* [PROBLEM STATEMENT] Your answer should consist of each line below that includes the word "avait".

•••••

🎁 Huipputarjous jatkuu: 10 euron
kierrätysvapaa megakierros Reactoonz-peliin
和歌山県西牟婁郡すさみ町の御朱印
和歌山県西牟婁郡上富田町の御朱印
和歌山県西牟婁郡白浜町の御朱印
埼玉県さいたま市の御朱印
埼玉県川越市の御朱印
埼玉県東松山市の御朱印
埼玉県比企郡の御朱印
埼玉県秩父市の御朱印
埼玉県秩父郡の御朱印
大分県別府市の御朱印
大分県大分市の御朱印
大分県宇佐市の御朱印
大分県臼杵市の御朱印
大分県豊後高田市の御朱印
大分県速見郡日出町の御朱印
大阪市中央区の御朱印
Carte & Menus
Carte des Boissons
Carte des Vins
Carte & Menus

•••••

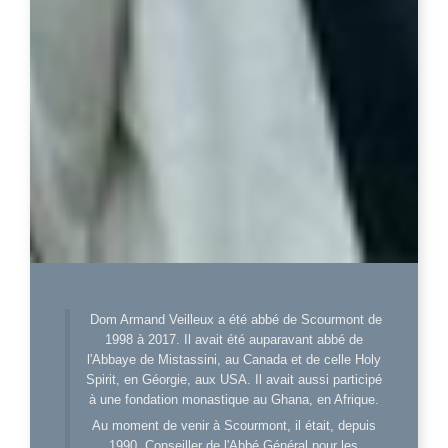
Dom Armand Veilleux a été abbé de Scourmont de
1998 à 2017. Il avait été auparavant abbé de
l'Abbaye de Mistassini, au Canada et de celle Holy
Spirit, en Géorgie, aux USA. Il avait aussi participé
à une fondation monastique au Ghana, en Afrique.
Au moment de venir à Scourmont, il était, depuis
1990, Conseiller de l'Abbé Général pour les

•••••

* [SOLUTION TO THE PROBLEM]
1998 à 2017. Il avait été auparavant abbé de
Spirit, en Géorgie, aux USA. Il avait aussi participé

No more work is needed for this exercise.